- **Passage to read**:
Roman Forum 2006

Roman Forum 2006
Foro Romano, from the Palatine Hill - a favorite photo from one of my favorite cities

Saturday, February 25, 2012

Bloggo Trentisettesima: Sweet 'n' Sour: A Walk Along the Thames

Resolution: I have decided that before I leave London I am going to walk the entire Thames Path! Well, not the ENTIRE path, as that begins at the source of the Thames, but what is usually described as the Thames Path London: both sides of the river (not at once of course) from Hampton Court to the Thames Barrier!

Hampton Court Palace from the Thames
I should never begin with such a resolution! Why? Because some of you might hold me to it! But walking along the Thames has provided me with some of the greatest pleasures during my stay in London. And it's good exercise. Oh! And I get a certificate, suitable for framing, if I complete the walk!

I won't do it in any set order, and some stretches I've already completed: a good bit of central London on both banks, and the route from Richmond to Ham House several times. Instead I'll do it as the
Richmond Upon Thames
idea came to me - not all at once, but in bits and pieces and in no particular order, the same way I have been strolling different parts of it without really thinking about such a goal. I am not certain how often I have walked from the South Bank Centre via the Royal National Theatre, Gabriel's Wharf and the Tate Modern to the Globe and back -- MANY times! That is one of my favorite walks anywhere, can't get enough of it. But I began to feel guilty that I wasn't giving the north side of the river as much attention, and I've now walked all of that from the Chelsea Embankment to just beyond Tower Bridge.
Tower Bridge from just east of it
Then, yesterday, after a week of being laid up with a flu and seeing that it was a sunny, beautiful, and unusually warm day, I decided to try out the path east of Tower Bridge on the South Bank. I had already tried that stretch along the North Bank, but possibly because I wasn't following the signs correctly I found myself stopped short in a very posh neighborhood built on waterways only a few hundred yards beyond the bridge. However along the South bank I walked and walked, enjoying the day and the views, and yesterday's walk is the subject of this blog post. It's much more sweet than sour, and I'll dispense with the sour fairly quickly, I promise, but here goes!

I took the Circle Line underground to the Tower Hill underground station. I love getting out at that station, as your attention is drawn immediately to the awesome Tower of London. Where else can you climb from an underground station and see a castle built in the 11th century? Not in Manhattan, certainly! And as you walk you can't help but notice a large portion of the ancient wall the Romans built, mostly re-worked in the Medieval Era, granted, but the sight of it transports you back still farther into history. I should qualify the statement I made, because in other parts of Europe you can walk from an underground (or metro, or subway, call it what you will) and see an image from the deep past. Rome is an obvious example. The metro station named Colosseum explains it all for you in that one word. Just across the street the powerful symbol of ancient Rome literally overwhelms you, at least it does Dottore Gianni.

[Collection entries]
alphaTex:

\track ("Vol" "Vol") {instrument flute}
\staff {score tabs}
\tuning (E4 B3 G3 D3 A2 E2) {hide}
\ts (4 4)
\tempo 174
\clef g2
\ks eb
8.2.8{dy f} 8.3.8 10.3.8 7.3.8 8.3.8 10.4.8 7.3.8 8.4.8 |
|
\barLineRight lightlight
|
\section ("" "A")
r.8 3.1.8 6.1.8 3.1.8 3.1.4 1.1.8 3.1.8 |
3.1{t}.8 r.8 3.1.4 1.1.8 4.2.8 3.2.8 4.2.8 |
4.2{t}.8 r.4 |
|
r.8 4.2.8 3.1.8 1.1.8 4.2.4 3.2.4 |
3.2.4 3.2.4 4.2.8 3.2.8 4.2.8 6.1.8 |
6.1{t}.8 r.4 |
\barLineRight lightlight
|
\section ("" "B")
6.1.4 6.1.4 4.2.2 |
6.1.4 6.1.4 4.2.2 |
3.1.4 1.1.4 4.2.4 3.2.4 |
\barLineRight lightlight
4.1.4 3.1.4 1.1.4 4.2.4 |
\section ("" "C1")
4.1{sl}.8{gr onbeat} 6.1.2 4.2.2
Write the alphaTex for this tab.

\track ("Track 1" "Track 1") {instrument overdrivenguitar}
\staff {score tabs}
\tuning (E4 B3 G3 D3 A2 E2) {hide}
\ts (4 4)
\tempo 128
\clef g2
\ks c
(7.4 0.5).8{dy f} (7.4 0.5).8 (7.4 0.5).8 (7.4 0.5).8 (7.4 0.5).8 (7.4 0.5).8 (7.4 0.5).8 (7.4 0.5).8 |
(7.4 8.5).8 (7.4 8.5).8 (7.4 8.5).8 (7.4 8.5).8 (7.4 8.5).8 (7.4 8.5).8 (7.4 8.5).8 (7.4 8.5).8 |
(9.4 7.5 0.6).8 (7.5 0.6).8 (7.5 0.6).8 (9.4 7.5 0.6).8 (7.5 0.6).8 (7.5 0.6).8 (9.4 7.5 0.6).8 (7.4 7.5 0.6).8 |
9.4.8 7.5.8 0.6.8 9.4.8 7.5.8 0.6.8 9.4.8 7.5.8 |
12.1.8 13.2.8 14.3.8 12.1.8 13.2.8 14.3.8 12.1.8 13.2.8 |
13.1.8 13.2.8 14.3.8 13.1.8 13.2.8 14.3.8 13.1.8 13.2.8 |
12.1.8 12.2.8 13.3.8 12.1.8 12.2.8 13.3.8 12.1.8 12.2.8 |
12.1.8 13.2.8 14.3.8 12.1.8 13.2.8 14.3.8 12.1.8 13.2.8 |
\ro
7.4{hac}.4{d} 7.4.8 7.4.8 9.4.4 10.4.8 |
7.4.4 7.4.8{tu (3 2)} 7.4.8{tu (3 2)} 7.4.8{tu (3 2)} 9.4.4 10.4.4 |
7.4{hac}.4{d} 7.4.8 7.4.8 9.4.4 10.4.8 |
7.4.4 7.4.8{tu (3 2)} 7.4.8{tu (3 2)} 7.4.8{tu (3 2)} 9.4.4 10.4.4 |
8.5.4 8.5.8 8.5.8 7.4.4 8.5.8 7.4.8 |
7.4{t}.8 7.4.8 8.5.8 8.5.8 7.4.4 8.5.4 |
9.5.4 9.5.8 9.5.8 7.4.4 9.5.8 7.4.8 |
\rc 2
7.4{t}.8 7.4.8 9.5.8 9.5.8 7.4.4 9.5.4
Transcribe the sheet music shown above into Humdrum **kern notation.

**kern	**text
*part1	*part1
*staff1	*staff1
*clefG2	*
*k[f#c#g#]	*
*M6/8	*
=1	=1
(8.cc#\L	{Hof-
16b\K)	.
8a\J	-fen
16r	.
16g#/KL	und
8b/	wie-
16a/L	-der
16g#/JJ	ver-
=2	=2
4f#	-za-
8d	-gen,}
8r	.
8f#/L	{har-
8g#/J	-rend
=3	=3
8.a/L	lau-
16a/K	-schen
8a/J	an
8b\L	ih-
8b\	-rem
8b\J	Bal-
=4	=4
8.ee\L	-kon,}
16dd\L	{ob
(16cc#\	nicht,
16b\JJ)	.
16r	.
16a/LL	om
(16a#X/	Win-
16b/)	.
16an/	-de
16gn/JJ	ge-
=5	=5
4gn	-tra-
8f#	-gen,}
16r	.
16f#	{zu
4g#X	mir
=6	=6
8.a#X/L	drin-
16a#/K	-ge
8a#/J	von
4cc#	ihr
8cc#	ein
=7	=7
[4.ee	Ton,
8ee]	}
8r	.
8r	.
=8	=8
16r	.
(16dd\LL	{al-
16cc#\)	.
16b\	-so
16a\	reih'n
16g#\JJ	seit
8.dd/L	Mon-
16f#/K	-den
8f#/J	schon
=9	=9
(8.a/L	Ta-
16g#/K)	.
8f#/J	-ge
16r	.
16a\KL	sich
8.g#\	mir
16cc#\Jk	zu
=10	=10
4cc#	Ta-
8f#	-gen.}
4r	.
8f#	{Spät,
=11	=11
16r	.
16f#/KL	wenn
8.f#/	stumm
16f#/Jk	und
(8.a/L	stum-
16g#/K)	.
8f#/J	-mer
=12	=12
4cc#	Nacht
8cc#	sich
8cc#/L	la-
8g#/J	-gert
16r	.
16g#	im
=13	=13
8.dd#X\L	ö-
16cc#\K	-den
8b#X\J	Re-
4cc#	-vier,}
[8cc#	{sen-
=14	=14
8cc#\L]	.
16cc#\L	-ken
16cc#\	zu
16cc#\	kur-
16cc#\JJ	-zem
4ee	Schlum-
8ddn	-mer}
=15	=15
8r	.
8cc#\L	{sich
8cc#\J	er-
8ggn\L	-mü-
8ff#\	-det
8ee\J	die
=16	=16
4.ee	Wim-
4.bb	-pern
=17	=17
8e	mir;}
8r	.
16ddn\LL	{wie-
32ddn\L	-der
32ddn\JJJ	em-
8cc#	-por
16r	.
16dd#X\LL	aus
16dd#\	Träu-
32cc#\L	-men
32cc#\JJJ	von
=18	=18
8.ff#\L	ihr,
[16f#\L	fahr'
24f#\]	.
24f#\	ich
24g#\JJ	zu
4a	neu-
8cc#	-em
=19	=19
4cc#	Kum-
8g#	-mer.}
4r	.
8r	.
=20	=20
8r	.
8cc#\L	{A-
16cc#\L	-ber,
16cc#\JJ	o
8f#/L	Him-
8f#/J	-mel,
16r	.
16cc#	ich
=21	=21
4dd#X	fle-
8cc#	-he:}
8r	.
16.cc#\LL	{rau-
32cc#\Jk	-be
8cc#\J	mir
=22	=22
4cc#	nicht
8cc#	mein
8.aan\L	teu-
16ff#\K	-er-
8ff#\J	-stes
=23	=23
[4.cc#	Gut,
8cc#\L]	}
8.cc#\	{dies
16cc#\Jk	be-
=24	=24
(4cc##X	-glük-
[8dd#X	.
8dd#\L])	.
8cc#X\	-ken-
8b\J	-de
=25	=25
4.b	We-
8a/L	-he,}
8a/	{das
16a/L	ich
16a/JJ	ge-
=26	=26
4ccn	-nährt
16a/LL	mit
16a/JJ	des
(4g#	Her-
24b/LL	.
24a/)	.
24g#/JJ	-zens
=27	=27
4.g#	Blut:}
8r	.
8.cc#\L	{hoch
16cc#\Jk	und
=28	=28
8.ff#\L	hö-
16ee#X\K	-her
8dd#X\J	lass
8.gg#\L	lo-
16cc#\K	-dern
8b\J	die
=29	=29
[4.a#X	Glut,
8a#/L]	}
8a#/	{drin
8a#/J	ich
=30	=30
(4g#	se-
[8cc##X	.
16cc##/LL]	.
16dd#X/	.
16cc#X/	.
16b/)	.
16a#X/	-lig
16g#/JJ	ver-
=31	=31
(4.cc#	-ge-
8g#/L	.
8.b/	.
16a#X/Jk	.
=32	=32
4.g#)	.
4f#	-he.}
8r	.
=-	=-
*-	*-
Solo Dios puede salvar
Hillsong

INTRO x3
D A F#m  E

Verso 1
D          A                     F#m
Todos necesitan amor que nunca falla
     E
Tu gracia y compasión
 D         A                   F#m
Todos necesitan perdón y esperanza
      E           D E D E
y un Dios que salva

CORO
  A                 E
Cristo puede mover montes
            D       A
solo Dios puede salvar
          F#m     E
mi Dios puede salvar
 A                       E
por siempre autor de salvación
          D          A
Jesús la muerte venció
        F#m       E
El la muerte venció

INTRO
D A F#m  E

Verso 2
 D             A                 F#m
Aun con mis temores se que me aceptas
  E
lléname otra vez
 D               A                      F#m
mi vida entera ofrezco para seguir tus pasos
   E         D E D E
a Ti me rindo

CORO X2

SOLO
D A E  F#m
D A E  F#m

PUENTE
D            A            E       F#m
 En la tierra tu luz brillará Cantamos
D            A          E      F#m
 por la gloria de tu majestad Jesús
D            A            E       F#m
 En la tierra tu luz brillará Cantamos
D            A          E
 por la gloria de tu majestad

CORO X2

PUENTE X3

- **Given request 1**: Please rewrite the stretch of the Thames walk post from "Bloggo Trentisettesima: Sweet" through "the Thames Barrier!", renaming "Thames Path" as "Thames Trail" throughout.
- **Given request 2**: Go on with the Thames walk post, picking up after its last sentence.

- **Exercise result 1**:
Bloggo Trentisettesima: Sweet 'n' Sour: A Walk Along the Thames

Resolution: I have decided that before I leave London I am going to walk the entire Thames Trail! Well, not the ENTIRE path, as that begins at the source of the Thames, but what is usually described as the Thames Trail London: both sides of the river (not at once of course) from Hampton Court to the Thames Barrier!

- **Exercise result 2**:
The Tower vs the Gherkin
The Tower affects the good doctor similarly -- and I'll stop here for it was before my walk truly started that the "sour" in the title hit me. I have taken countless pictures of the Tower, but I found it difficult to photograph it yesterday without including buildings such as the Gherkin that threaten to overpower it not with historical insight but with sheer mass. 
St Brides squashed 
My carp has not to do with the inability of tourists to get their obligatory photos taken. No, it's all about contemporary structures crowding out smaller but much more historical sites. I see this wherever I turn in London. You can see St Bride's wedding-cake tower better from the South Bank in the distance than from nearby it unless you stop at one particular spot on Fleet Street, where, squeezed between two big buildings you can see it in its elegance. Christopher Wren must be turning over in his grave! Another example, in fact another work by Wren, that is in a similar unfortunate position is the Monument raised in honor of the victims of the fire of London in 1666. Another fine piece of work -- and not small -- people can climb it and get views of the City, though increasngly uninteresting views because of all the new building popping up around it.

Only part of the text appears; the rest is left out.